Bir yandan Doğu-Batı polemiklerine şiddetle karşı durup, diğer yandan Doğu'nun adını "yerel", Batı'nın adını "modern" koyduktan sonra, (yereli ve moderni tanımlamadığımız sürece bu böyle anlaşılmaya müsait) ortaya çıkacak olan ikili şablon, bugünün düşünce dünyasını; Doğu-Batı tartışmaları içerisinde gününü gün eden düşünürün içine düştüğü çıkmazdan öteye taşıyabilecek gibi görünmüyor.
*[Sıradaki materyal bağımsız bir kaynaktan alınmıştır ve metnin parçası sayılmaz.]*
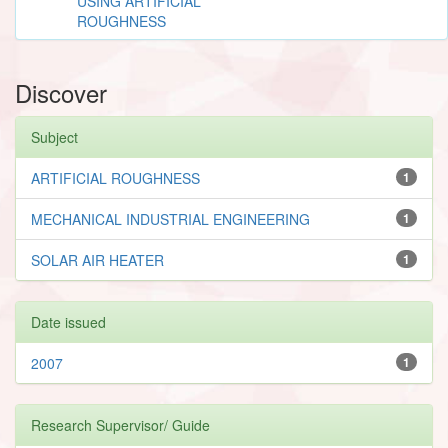
USING ARTIFICIAL
ROUGHNESS
Discover
Subject
ARTIFICIAL ROUGHNESS
1
MECHANICAL INDUSTRIAL ENGINEERING
1
SOLAR AIR HEATER
1
Date issued
2007
1
Research Supervisor/ Guide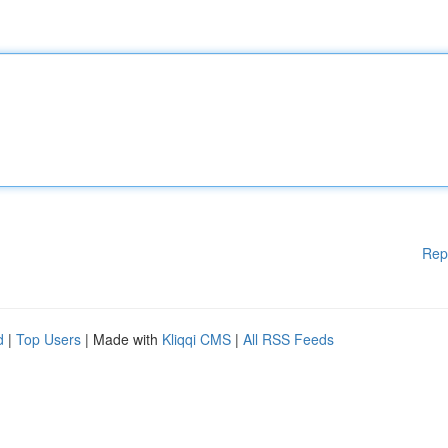
Rep
d
|
Top Users
| Made with
Kliqqi CMS
|
All RSS Feeds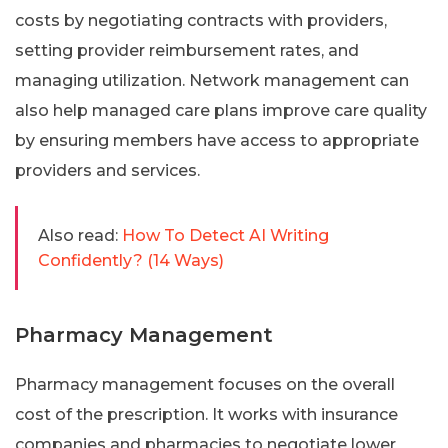
costs by negotiating contracts with providers,
setting provider reimbursement rates, and
managing utilization. Network management can
also help managed care plans improve care quality
by ensuring members have access to appropriate
providers and services.
Also read:
How To Detect AI Writing
Confidently? (14 Ways)
Pharmacy Management
Pharmacy management focuses on the overall
cost of the prescription. It works with insurance
companies and pharmacies to negotiate lower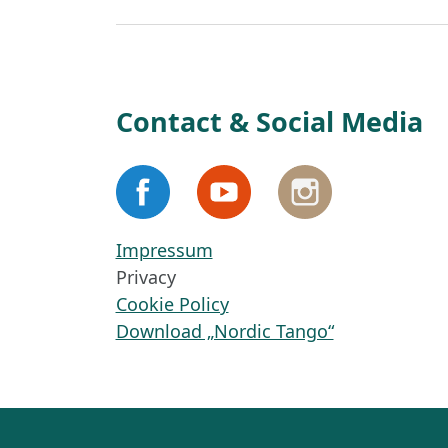
Contact & Social Media
Impressum
Privacy
Cookie Policy
Download „Nordic Tango“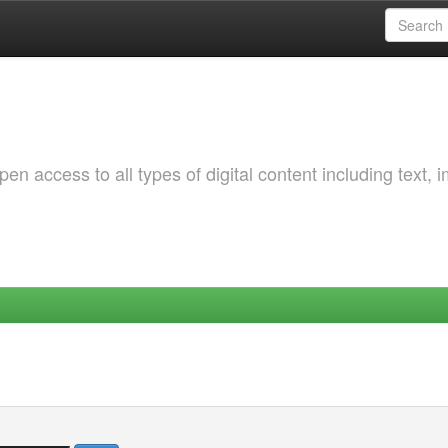
 access to all types of digital content including text, 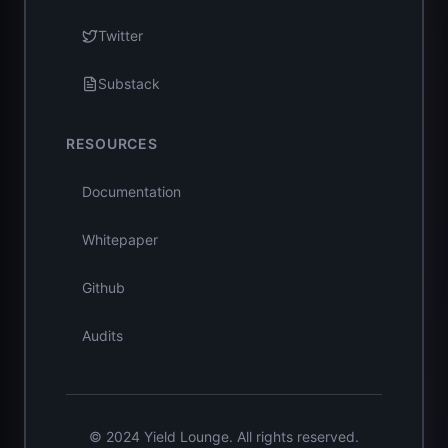
Twitter
Substack
RESOURCES
Documentation
Whitepaper
Github
Audits
© 2024 Yield Lounge. All rights reserved.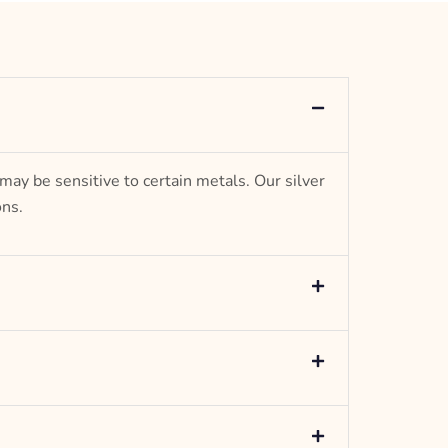
Anchor Design
– mm diameter | – curb
5.5 g weight
Designed to be comfortable and easy to wear
 may be sensitive to certain metals. Our silver
ons.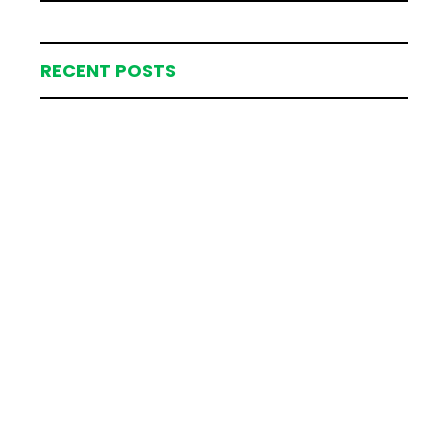
RECENT POSTS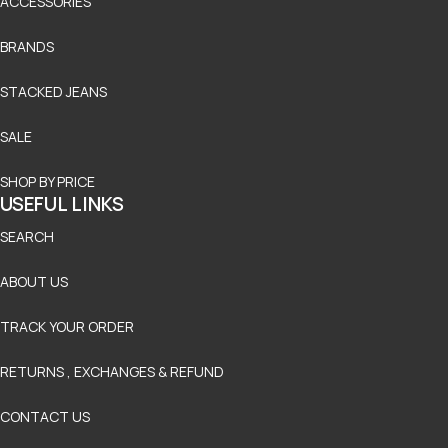
ACCESSORIES
BRANDS
STACKED JEANS
SALE
SHOP BY PRICE
USEFUL LINKS
SEARCH
ABOUT US
TRACK YOUR ORDER
RETURNS , EXCHANGES & REFUND
CONTACT US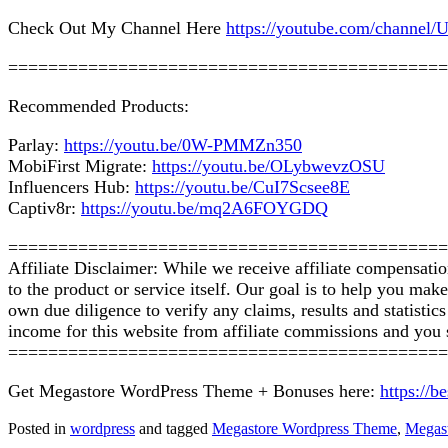
Check Out My Channel Here
https://youtube.com/chan
============================================
Recommended Products:
Parlay:
https://youtu.be/0W-PMMZn350
MobiFirst Migrate:
https://youtu.be/OLybwevzOSU
Influencers Hub:
https://youtu.be/CuI7Scsee8E
Captiv8r:
https://youtu.be/mq2A6FOYGDQ
============================================
Affiliate Disclaimer: While we receive affiliate compensati
to the product or service itself. Our goal is to help you ma
own due diligence to verify any claims, results and statist
income for this website from affiliate commissions and yo
============================================
Get Megastore WordPress Theme + Bonuses here:
https://
Posted in
wordpress
and tagged
Megastore Wordpress Theme
,
Megas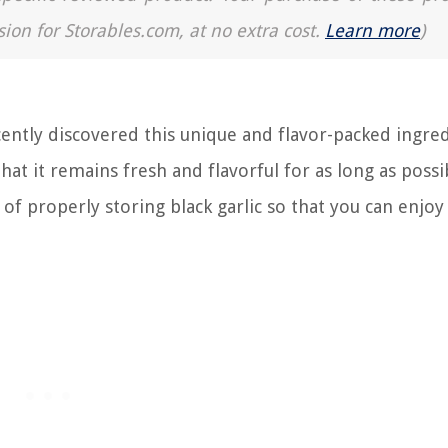
sion for Storables.com, at no extra cost.
Learn more
)
cently discovered this unique and flavor-packed ingred
t it remains fresh and flavorful for as long as possib
 of properly storing black garlic so that you can enjoy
Cumhuriyet sonrası mimarisi, büyük bölümü Batı'da eğitim alan Türk mimarların "Cumhuriyet aydınlanmasına" aynı zamanda ideolojik bir katkı olarak sundukları tekil girişimlerinin (sentez çabalarının) toplamından doğan bir akımdan ibaret. Buna kısaca; Birinci Ulusal Mimari Akımı diyoruz, sonraki yıllarda böyle tanımlandığı için... Yarım asır içerisinde ise ikincisi yetişiyor imdanına, daha sert bir "ulusal" söylemle.   

Buradan kalan mimari miras "yereli" ve "moderni" yeniden tasniflemeye giriştiğimiz o kritik dönemde, kuşkusuz bugün ifade ettiği kadar geniş bir ideolojik anlam ifade etmiyordu. Muhtemelen günümüz aktörlerinin girişimlerinden çok daha iyi niyetli, hatta naifti.

Fakat bugünden o güne bakarken, şayet arayışımız "yerelde modern" ise; florasan ışığı ile aydınlanan, kağıt bordürlerle süslü, duvarları eflatun badanalı, ülkenin neredeyse tüm parsellerini kaplayan "Laz Müteahhit" üslubundaki "modernite ve yerellik" ilişkisini okumayıp, okumazdan gelip, konuyu  neredeyse (çok az örneği sivil yaşama uyarlanabilmiş) Jön Türklerin mimari arayışlarına indirgemek çok akılcı - rasyonel - değil. Cumhuriyet tarihinin bizlere armağan ettiği mimari miras, ne yazik ki dönemsel arayışlardan ibaret değil.

SALT geçtiğimiz dönemde aynı isimli bir sergi yaptığı için hiç değil, bu kavram son zamanlarda sık sık önümüze atılır olduğu için, içeriksizliği bir yana, sanki çok elzemmiş gibi baştan ve baştan "icat edilemediği" için, altını çizmek istedim.